House Republicans intensified their investigations into the Internal Revenue Service on Monday, just days after the agency said it couldn’t reproduce emails from former agency official Lois Lerner.
{mosads}Both the House Oversight and Ways and Means committees said they wanted to hear from the IRS commissioner, John Koskinen, next week about the agency’s statements that a 2011 computer crash left it unable to recover emails from Lerner’s hard drive.
The Ways and Means panel, led by Chairman Dave Camp (R-Mich.), added that it would seek emails from the White House, the Treasury Department and a string of other executive offices to fill in gaps created by the loss of Lerner’s emails.
The committee said that it interviewed IRS information technology staffers on Monday and that Koskinen was scheduled to testify on June 24. Koskinen should expect questions about whether IRS staffers failed to follow agency rules when it came to Lerner’s emails, when the agency knew the emails couldn’t be recovered and whether the IRS consulted with outside experts on how to retrieve the lost documents, the committee said.
Camp and Rep. Charles Boustany Jr. (La.), a senior Republican on the Ways and Means panel, also called for a forensic audit to determine what happened to Lerner’s emails.
“We are simply not going to accept the IRS claim that these documents are not recoverable,” the two Republicans said. “We will demand the president live up to his promise to work ‘hand in hand’ with Congress to get the facts.”
In addition to the White House and the Treasury Department, the Ways and Means Committee asked the Justice Department, the Environmental Protection Agency, the Federal Election Commission and the Occupational Safety and Health Administration for emails between their staffers and Lerner.

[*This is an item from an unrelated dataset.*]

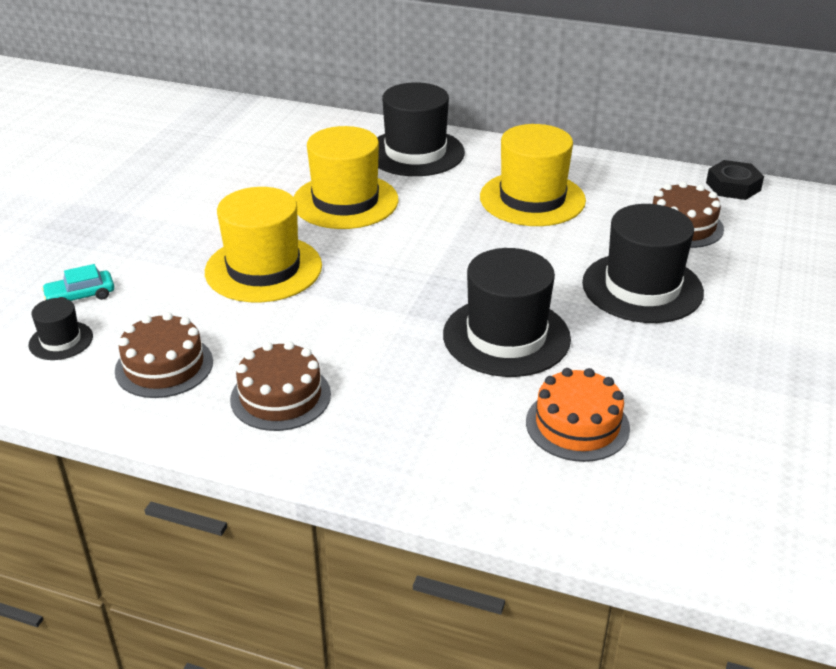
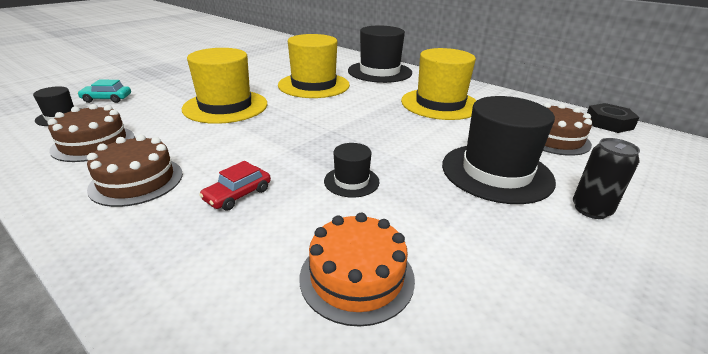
camera: 20 degrees right, 5 degrees down
black hat [443,248,571,377] -> black hat [324,143,380,198], size x0.49
none -> red car [199,161,271,211]
none -> black can [573,138,640,219]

Separately, the Oversight panel, headed by Chairman Darrell Issa (R-Calif.), will examine whether the agency violated the Federal Records Act, which requires government offices to keep certain records safe. Issa has subpoenaed Koskinen to appear before the panel on June 23.
“I will not tolerate your continued obstruction and game-playing in response to the committee’s investigation,” Issa said.
The congressional responses to the IRS came the same day that the Oversight panel said President Obama and other top Democrats had pressured the IRS into singling out Tea Party groups seeking tax-exempt status.
Josh Earnest, the White House’s principal deputy press secretary, told reporters that the IRS had already turned over thousands of Lerner’s emails, and pushed back on the idea that the administration was hiding anything.
“If we’re trying to hide those letters and emails from congressional oversight, there’s a pretty large loophole,” Earnest said. “The far-fetched skepticism expressed by some Republican members of Congress, I think, is not at all surprising, and not particularly believable.”
A Democratic official also pointed out that Issa said in 2008 that “archiving in the digital age is not as easy as it might seem to the public.”
In all, the agency says it will have soon turned over close to 67,000 Lerner emails, including 11,000 that it says are directly related to the congressional investigations into the IRS’s treatment of Tea Party groups.
Lerner startedthat controversy in May 2013 by acknowledging that the IRS had improperly scrutinized applications from Tea Party organizations seeking tax-exempt status. The House has since held Lerner in contempt of Congress, ruling that she waived her rights against self-incrimination by proclaiming her innocence at a hearing last year.
Republicans and even some nonpartisan analysts have openly questioned how Lerner’s emails can’t be retrieved, especially because Koskinen told lawmakers in March that the agency’s emails were “stored in servers.”
But the IRS told Congress on Friday that, until May 2013, it only kept backed-up copies of employee emails for six months before reusing the digital tapes used for storage.
The IRS says it stopped recycling and began storing those tapes last May, the same month that Lerner apologized for the IRS’s treatment of Tea Party groups.
Because it has roughly 90,000 employees, the IRS says it also limits the number of emails that its employees can keep in their inboxes at a time, something it said Friday was “not an uncommon practice within the government or the private sector.”
That means that each individual IRS staffer can only keep around 6,000 emails, a figure that was even lower — at roughly 1,800 — before July 2011. Each employee got to choose which emails to keep and which to archive in the hard drive on their computer. Hard copies would also be kept of emails considered official documents.
But the IRS added that if a staffer’s hard drive crashed, there would be no electronic copies remaining of archived emails, which is what the agency says happened to Lerner.
Still, the IRS seemed to understand that it could face some criticism for what happened to the emails, telling lawmakers it wanted to explain “why it is so complicated for the agency to respond to what otherwise in this modern day seem like straightforward requests.”